Proposta definitiva per aumentare il romanticismo negli uomini
Che le donne lamentino un’assenza o comunque una grave scarsità di romanticismo negli uomini è cosa risaputa. I numerosi tentavi messi in atto negli anni per risolvere questo sentito problema hanno avuto esiti a dir poco scarsi. Anche la più recente soluzione tentata, nonostante l’impegno e le risorse messe in campo, è stata un buco nell’acqua. Ci si riferisce ovviamente al bombardamento che la cinematografia mondiale, con quella hollywoodiana in prima linea, ha effettuato usando le commedie romantiche. I cinema di tutto il mondo portano ancora i segni delle tonnellate di lieto fine sganciati sul pubblico. Le potenti raffiche di trame melense non hanno risparmiato nessuno, compresi inermi e innocenti spettatori che, traditi da trailer montati ad arte da subdoli esperti dell’intelligence, si erano recati in sala convinti di assistere a una qualche innocua commedia brillante. Nonostante l’alto numero di vittime, megatoni e megatoni di sdolcinati intrecci non sono riusciti nell’intento d’inoculare negli uomini anche solo una parvenza di spirito romantico.

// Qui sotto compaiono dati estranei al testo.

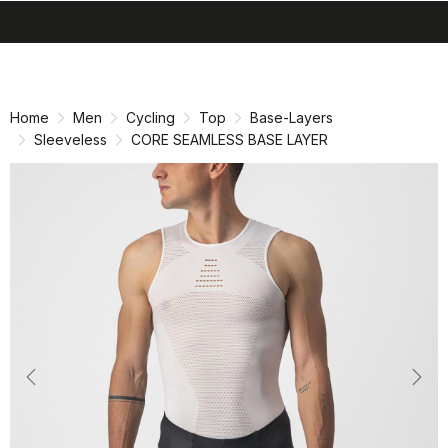
search
menu
shopping_cart
Skip
Skip
to
to
content
navigation
Home
Men
Cycling
Top
Base-Layers
Sleeveless
CORE SEAMLESS BASE LAYER
Previous
Nex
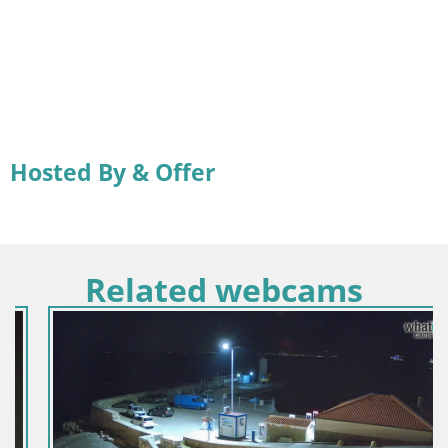
Hosted By & Offer
Related webcams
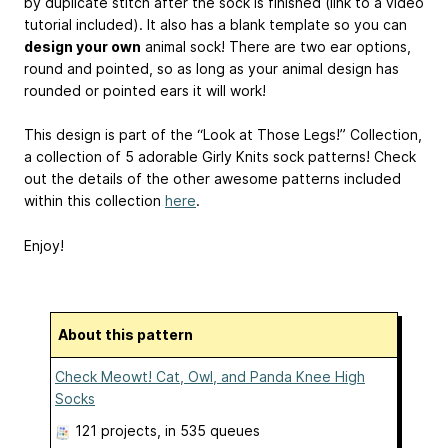
by duplicate stitch after the sock is finished (link to a video
tutorial included). It also has a blank template so you can
design your own
animal sock! There are two ear options,
round and pointed, so as long as your animal design has
rounded or pointed ears it will work!
This design is part of the “Look at Those Legs!” Collection,
a collection of 5 adorable Girly Knits sock patterns! Check
out the details of the other awesome patterns included
within this collection
here
.
Enjoy!
About this pattern
Check Meowt! Cat, Owl, and Panda Knee High
Socks
121 projects
, in 535 queues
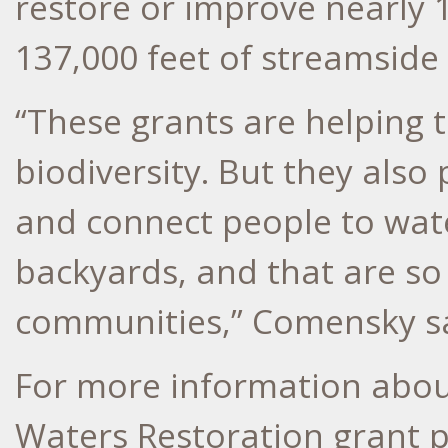
restore or improve nearly 
137,000 feet of streamside 
“These grants are helping 
biodiversity. But they also
and connect people to wate
backyards, and that are so
communities,” Comensky sa
For more information abou
Waters Restoration grant p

Così, anche affinché cessino queste terribili stragi e si possa tornare a frequentare le sale cinematografiche in tutta sicurezza, ma soprattutto per porre la parola fine a un problema che il genere femminile della specie umana si trascina fin dalla fine del XVIII secolo, si offre qui una soluzione basata sulla magnitudine e sulle dimensioni angolari dell’oggetto astronomico che è simbolo impareggiabile del pensiero romantico: la Luna.

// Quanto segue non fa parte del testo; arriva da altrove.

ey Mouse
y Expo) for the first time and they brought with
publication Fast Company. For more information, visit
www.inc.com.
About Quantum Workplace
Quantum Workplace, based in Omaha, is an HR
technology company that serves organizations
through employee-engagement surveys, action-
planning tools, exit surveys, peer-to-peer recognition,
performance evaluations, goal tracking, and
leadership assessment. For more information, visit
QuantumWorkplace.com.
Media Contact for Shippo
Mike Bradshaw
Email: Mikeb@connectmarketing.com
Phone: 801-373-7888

Si propone qui infatti di avvicinare il nostro satellite naturale a una distanza tale che anche il più rozzo e freddo degli uomini non possa sfuggire all’irradiazione di romanticismo che da lì proviene: affinché anche lo stolto, al di là del dito, sia costretto a osservare la Luna, e ceda alla sua visione, sconfitto.

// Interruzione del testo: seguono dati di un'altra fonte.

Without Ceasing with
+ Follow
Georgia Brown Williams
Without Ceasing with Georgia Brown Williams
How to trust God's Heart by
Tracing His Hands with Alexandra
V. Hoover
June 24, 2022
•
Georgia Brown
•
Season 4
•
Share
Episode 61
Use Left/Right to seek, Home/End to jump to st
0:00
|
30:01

Le operazioni da effettuare sono così semplici e il risultato a tal punto garantito che di certo a posteriori ci si chiederà come siamo potuti essere così sciocchi da attendere tanto a lungo prima d’impegnarci nell’impresa. Non serve altro che un cavo, sufficientemente robusto e lungo, da tendere fra la Terra e il satellite, ben agganciato sul nostro pianeta, in un luogo che non dia troppo fastidio, ma con uno sgancio rapido, e poi una missione spaziale che vada a fissare l’altro estremo. Dopodiché il resto del lavoro lo farà la natura, che con la rotazione dei due corpi celesti e il conseguente arrotolamento del cavo porterà la Luna a una distanza finalmente minore dei soliti e troppi 360-400mila chilometri. A quel punto, stabilita precedentemente da una commissione internazionale di astronomi e poeti una distanza opportuna, si procederà allo sgancio nella posizione desiderata.
Si fa notare che ne conseguirà anche un risparmio, in termini di carburante, per le missioni spaziali dirette sulla Luna.


Il comandante Koenig, il 13 settembre 1999, ha sperimentato la soluzione opposta.
Infatti. Forse la vista della Terra non suscita alcun romanticismo. Il che spiegherebbe le divise :)
http://www.scribd.com/doc/73107117/1/La-distanza-della-Luna
Calvino, ho un sacco di roba sua da leggere che prende polvere; sta lì da un po’, perché ho paura che poi, davanti a tanta maestria, non avrò il coraggio di scrivere nemmeno più i pensierini delle elementari.